▶ [Your task]
Every line with the word "size" in it should be extracted from the data that follows.

▶ [Dataset extract]
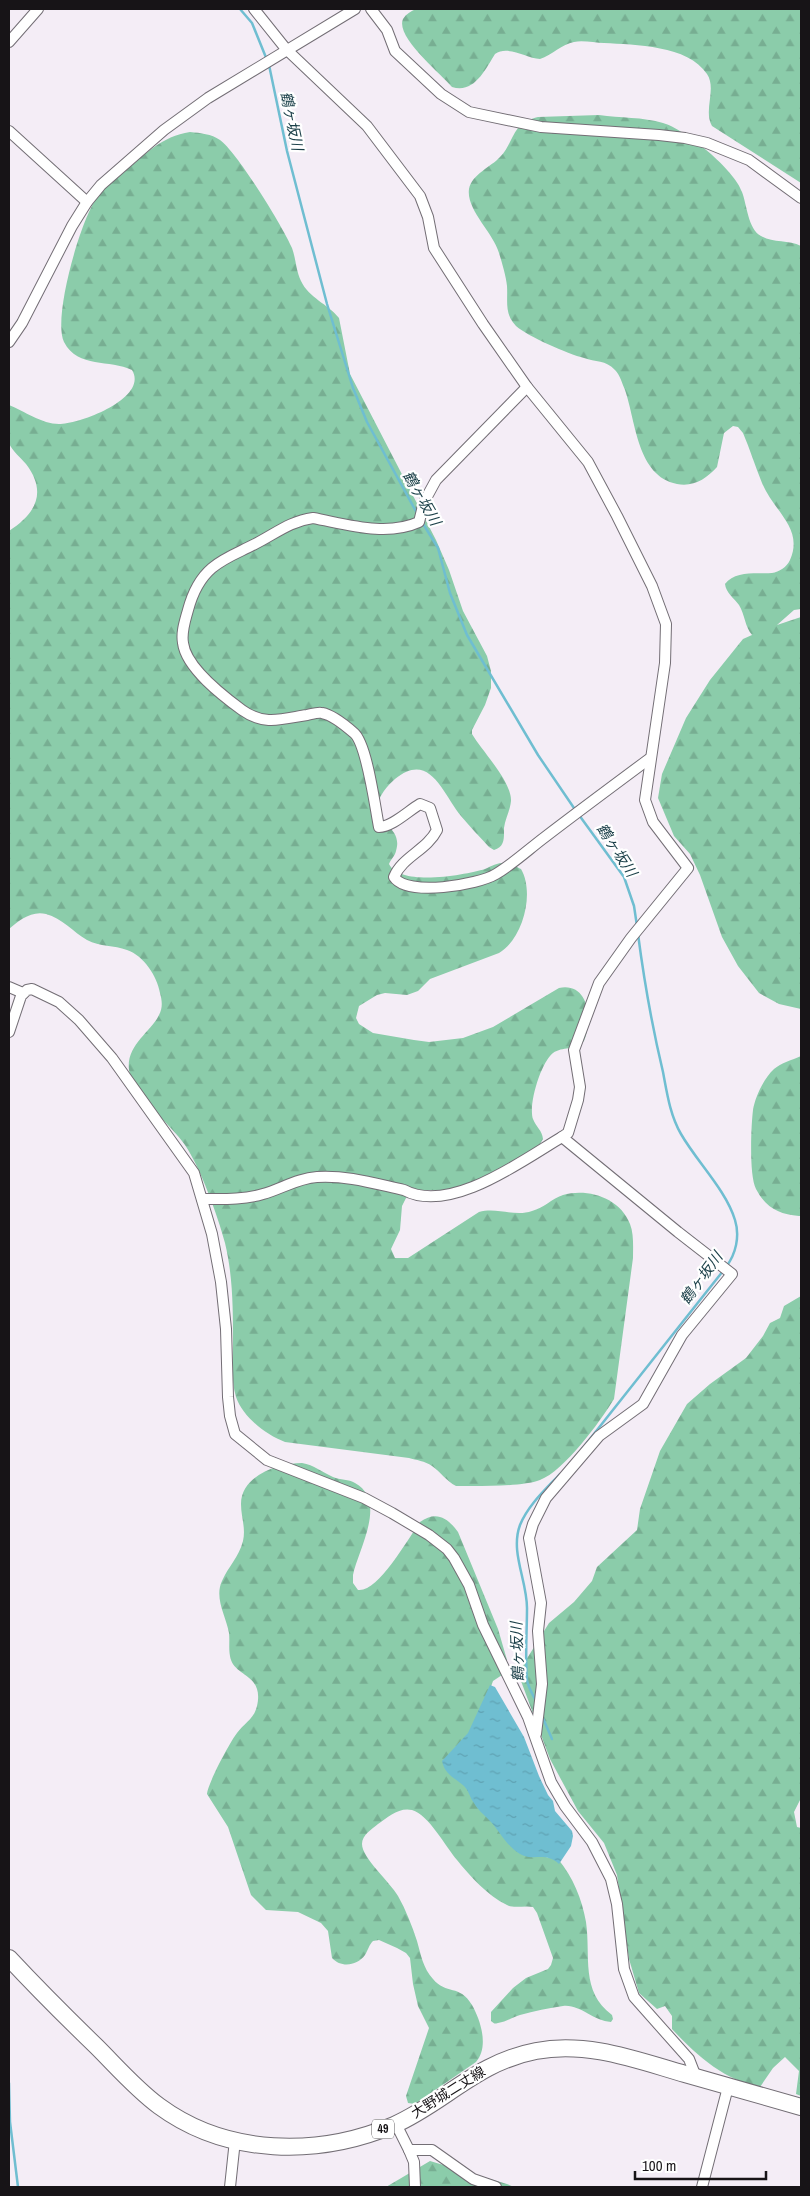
<svg xmlns="http://www.w3.org/2000/svg" width="810" height="2196" font-family="'Archivo Narrow','Noto Sans JP',sans-serif">
<style>
.forest{fill:url(#forest-firs)}
.water{fill:url(#water-ripples)}
.lines{fill:none;stroke-linecap:round;stroke-linejoin:round}
.stream{stroke:#6fbed1;stroke-width:2.5}
.street-casing{stroke:#736e75;stroke-width:12}
.primary-casing{stroke:#736e75;stroke-width:18}
.street{stroke:#fff;stroke-width:10}
.primary{stroke:#fff;stroke-width:16}
.labels{text-anchor:middle;dominant-baseline:central;stroke-width:4.5;stroke-linejoin:round;paint-order:stroke}
.shield{fill:#fff;stroke:#5d5a5d;stroke-width:1}
.shield-label{font-size:12px;font-weight:bold;fill:#171417}
.street-label{font-size:14px;fill:#171417;stroke:#fff}
.water-label{font-size:15px;font-style:italic;fill:#193e47;stroke:#fff}
</style>
<defs>
<pattern id="forest-firs" width="22" height="20" patternUnits="userSpaceOnUse" patternTransform="scale(1.25)"><rect width="22" height="20" fill="#8bccaa"/><path d="M5 1l3.5 6h-7zM16 11l3.5 6h-7z" fill="#77ae92"/></pattern>
<pattern id="water-ripples" width="26" height="14" patternUnits="userSpaceOnUse" patternTransform="scale(1.25)"><rect width="26" height="14" fill="#6fbed1"/><path d="M2 4q2-2 4 0t4 0M15 11q2-2 4 0t4 0" fill="none" stroke="#5fa2b3"/></pattern>
</defs>
<rect width="100%" height="100%" fill="#f4edf6"/>
<g class="forest">
<path d="M416,9h385v174l-89,-57c-9,-16 5,-37 -5,-52 -19,-29 -72,-29 -103,-31 -9,0 -21,-3 -30,-1 -12,2 -22,13 -34,17 -14,-1 -32,-14 -45,-5 -10,16 -21,40 -43,33 -11,-13 -57,-50 -49,-68 3,-5 8,-8 13,-10z"/>
<path d="M599,115c21,3 44,2 64,8 22,6 72,47 79,69 5,13 6,37 19,44 11,7 28,4 40,10v363l-7,1 -17,15 24,-8v392l-22,-5 -20,-11 -21,-27 -16,-29 -22,-62 -10,-21 -16,-18 -16,-38 4,-24 24,-56 24,-38 33,-41 9,-4c-7,-8 -7,-20 -13,-30 -5,-7 -13,-12 -14,-21 10,-14 32,-10 47,-11 7,-1 15,-6 18,-13 14,-32 -16,-48 -28,-77 -7,-17 -12,-34 -19,-50l-5,-6 -5,-1 -9,7 -7,34c-11,12 -23,20 -40,17 -40,-8 -41,-62 -52,-94 -3,-7 -5,-15 -10,-20 -9,-10 -20,-8 -31,-12 -16,-4 -57,-22 -68,-32 -12,-12 -8,-25 -9,-40 -1,-10 -5,-23 -8,-33 -6,-21 -33,-43 -30,-64 3,-15 22,-22 31,-32 9,-9 11,-20 18,-29 5,-6 12,-9 20,-11z"/>
<path d="M190,132c11,1 21,2 30,8 17,12 63,87 72,108 4,11 4,23 9,33 8,17 27,23 38,37l11,56 86,166 13,30 14,41 24,45 4,15v17l-6,17 -13,25v4c10,17 40,48 39,67 -1,10 -6,18 -7,27 0,10 1,19 -10,22l-5,-3c-9,-10 -19,-20 -28,-31 -18,-22 -31,-66 -66,-37 -7,6 -18,18 -17,29 0,17 25,20 18,43 -1,5 -5,8 -7,13 11,23 76,11 96,5 7,-3 14,-7 22,-6 5,0 9,4 14,6 14,24 2,70 -22,84l-69,26 -12,12 -11,4 -22,-2 -8,2 -18,11 -3,12 3,6 14,9 41,7 15,2 34,-4 30,-11 66,-39c30,-6 34,32 25,53 -10,10 -21,5 -31,12 -12,9 -25,52 -20,66 3,8 9,11 10,20l-5,8 -52,32 -40,11h-28l-6,2 -5,4 -5,10 -2,24 -9,19 4,9h13l71,-46c18,-5 36,5 53,-1 12,-3 19,-12 31,-16 25,-7 57,3 67,29 4,10 3,24 3,34l-19,141c-14,23 -50,72 -74,81 -18,7 -63,6 -84,6 -10,-5 -15,-14 -24,-20 -7,-5 -16,-6 -23,-8l-124,-16c-19,-7 -42,-25 -49,-45 -5,-16 -3,-36 -3,-53 0,-34 0,-68 -8,-101 -7,-27 -25,-76 -40,-98 -14,-21 -53,-50 -56,-75 -3,-25 22,-38 30,-55 4,-7 3,-15 1,-22 -3,-17 -16,-37 -33,-43 -13,-5 -27,-3 -40,-10 -14,-8 -25,-22 -41,-26 -14,-4 -28,7 -37,15v-398c26,-17 39,-38 17,-67 -5,-6 -14,-13 -17,-21 -3,-6 0,-29 0,-38 15,6 33,19 50,19 21,0 90,-26 73,-54 -22,-11 -54,-1 -68,-28 -12,-24 18,-129 36,-149 7,-8 16,-14 23,-20 21,-18 39,-37 67,-41z"/>
<path d="M801,1056v160h-2c-20,-2 -33,-8 -43,-27 -7,-13 -5,-63 -3,-79 2,-13 11,-32 21,-41 7,-6 18,-9 27,-13z"/>
<path d="M801,1296v502l-7,14 3,15 4,1v268l-5,-2 3,-23 -14,-14 -12,11 -13,19c-35,-6 -65,-33 -88,-58v-13l-7,-10 -8,3 -18,-16 -10,-34 -12,-84 -13,-32 -26,-32 -28,-52 -32,-86 31,-50 25,-21 18,-21 5,-14 40,-37 3,-21 20,-58 27,-47 23,-20 36,-26 17,-22 7,-13 10,-5 4,-12z"/>
<path d="M302,1463c12,2 20,9 31,14 7,3 16,2 22,6 33,18 3,67 -2,92v8l5,7c20,3 51,-53 62,-68 16,-12 28,-4 38,10l40,97 9,31 -2,13 -12,8 -5,14 45,160 25,4c15,18 24,40 28,63 5,34 -6,69 26,93l1,4 -2,3c-18,-1 -31,-18 -48,-16 -14,2 -29,5 -43,9 -7,2 -14,7 -22,8 -4,1 -3,1 -7,-2v-9l22,-24 13,-10 22,-9 3,-4 2,-7 -16,-45 -4,-6c-9,-2 -18,2 -26,-2 -19,-9 -37,-29 -50,-45 -12,-14 -28,-45 -45,-50 -13,-3 -24,7 -34,14 -6,5 -16,11 -16,20 0,14 28,38 36,52 8,14 14,30 19,45 4,14 6,27 16,38 13,16 27,5 39,26 9,16 17,42 4,57l-61,42 -7,-1 -2,-7 23,-68 -11,-22 -5,-22 -3,-26 -4,-5 -9,-5 -18,-8 -6,1c-4,4 -5,9 -8,14 -8,11 -24,13 -33,3l-4,-27 -7,-8 -23,-11 -32,-2 -15,-15 -23,-68 -21,-33c1,-11 23,-52 30,-61 7,-10 17,-14 20,-27 7,-31 -20,-29 -26,-46 -3,-9 -1,-18 -2,-27 -3,-17 -15,-35 -7,-52 6,-14 17,-24 21,-40 3,-13 -2,-24 -2,-37 0,-29 38,-41 61,-41z"/>
<polygon points="430,2161 507,2184 514,2187 386,2187"/>
</g>
<path class="water" d="M490,1685l5,2 29,50 15,39 9,19 5,6 2,10 17,20 1,5 -2,10 -12,18c-15,-13 -24,-2 -39,-10 -14,-8 -20,-23 -31,-34 -6,-6 -11,-10 -15,-17 -4,-5 -5,-12 -10,-17 -10,-9 -19,-11 -22,-25l26,-28z"/>
<g class="lines">
<g class="stream">
<polyline points="240,9 252,23 267,60"/>
<polyline points="269,65 287,151 327,304 353,388 367,422 418,515"/>
<polyline points="422,522 438,548 450,593 467,635 538,755 576,811"/>
<polyline points="579,815 624,877 634,906 637,926"/>
<path d="M638,934c6,46 14,92 25,138 4,21 7,43 18,62 16,28 45,56 54,86 5,16 1,34 -9,47"/>
<polyline points="582,1449 723,1271"/>
<path d="M536,1701c-3,-6 -8,-14 -9,-21 -2,-24 0,-48 0,-72 0,-28 -17,-56 -7,-83 8,-20 26,-36 40,-51"/>
<polyline points="542,1716 552,1739"/>
<polyline points="9,2083 10,2122 18,2187"/>
</g>
<defs>
<g id="street">
<polyline points="371,9 387,30 395,51 441,94 469,112 541,127 659,135 685,138 707,143 749,160 801,198"/>
<polyline points="9,42 38,9"/>
<polyline points="9,131 87,202"/>
<polyline points="9,342 22,323 72,226 87,202 101,185 164,130 208,98 355,9"/>
<path d="M527,387l-91,93 -12,22 -5,20c-33,15 -73,2 -106,-4 -23,3 -38,16 -58,26 -15,8 -30,13 -43,24 -13,11 -20,27 -24,42 -3,11 -7,22 -5,33 3,25 40,53 59,67 22,16 40,9 65,5 5,-1 11,-3 15,-2 11,2 24,13 32,20 13,11 21,74 25,94 13,0 29,-16 41,-23l10,4 7,22c-10,20 -35,27 -43,47 13,20 84,8 102,-3 17,-10 33,-25 49,-37 34,-26 69,-52 104,-78"/>
<polyline points="9,987 23,993"/>
<polyline points="9,1032 21,996 27,990 32,989 59,1002 79,1020 112,1058 194,1173 212,1234 221,1282 226,1329 228,1397 230,1416 235,1434 267,1460 364,1498 392,1513 429,1535 447,1549 454,1558 469,1585 483,1625 528,1717 551,1782 565,1806 592,1842 611,1879 617,1904 624,1969 634,1997 689,2059 696,2077"/>
<path d="M202,1199c20,0 41,1 61,-5 18,-5 35,-16 54,-17 30,-2 59,7 87,13 46,25 119,-30 158,-53l6,-4 10,-33 2,-13 -6,-37 25,-67 32,-45 57,-70 -35,-46 -8,-22 20,-137 1,-39 -14,-38 -35,-70 -29,-54 -61,-75 -44,-63 -49,-76 -6,-31 -8,-21 -53,-70 -81,-77 -32,-40"/>
<polyline points="536,1734 542,1684 538,1631 541,1603 529,1538 533,1524 546,1498 599,1436 643,1404 682,1335 732,1274 678,1232 562,1137"/>
<polyline points="396,2124 409,2150 432,2150 473,2179 496,2187"/>
<polyline points="409,2150 414,2162 415,2187"/>
<polyline points="230,2187 235,2140"/>
<polyline points="702,2187 728,2087"/>
</g>
<path id="primary" d="M9,1958c28,30 58,60 88,89 20,20 39,42 62,59 68,50 159,51 235,19 50,-22 83,-63 142,-74 51,-10 100,9 149,23 38,11 77,22 116,33"/>
</defs>
<use href="#street" class="street-casing"/>
<use href="#primary" class="primary-casing"/>
<use href="#street" class="street"/>
<use href="#primary" class="primary"/>
</g>
<g class="labels">
<rect class="shield" x="372" y="2119.5" width="22" height="19" rx="4"/>
<g class="shield-label">
<text x="383" y="2129">49</text>
</g>
<g class="street-label">
<text transform="translate(448 2092) rotate(-32)">大野城二丈線</text>
</g>
<g class="water-label">
<text transform="translate(292 121) rotate(78)">鶴ヶ坂川</text>
<text transform="translate(422 498) rotate(60)">鶴ヶ坂川</text>
<text transform="translate(617 850) rotate(57)">鶴ヶ坂川</text>
<text transform="translate(701 1278) rotate(-54)">鶴ヶ坂川</text>
<text transform="translate(517 1652) rotate(-92)">鶴ヶ坂川</text>
</g>
</g>
<rect width="810" height="2196" fill="none" stroke="#171417" stroke-width="20"/>
<path d="M635 2171v8h131v-8" fill="none" stroke="#171417" stroke-width="2.5"/>
<text x="642" y="2171" font-size="15" fill="#171417" stroke="#ffffff" stroke-width="4" paint-order="stroke">100 m</text>
</svg>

▶ [Solution for this exercise]
.shield-label{font-size:12px;font-weight:bold;fill:#171417}
.street-label{font-size:14px;fill:#171417;stroke:#fff}
.water-label{font-size:15px;font-style:italic;fill:#193e47;stroke:#fff}
<text x="642" y="2171" font-size="15" fill="#171417" stroke="#ffffff" stroke-width="4" paint-order="stroke">100 m</text>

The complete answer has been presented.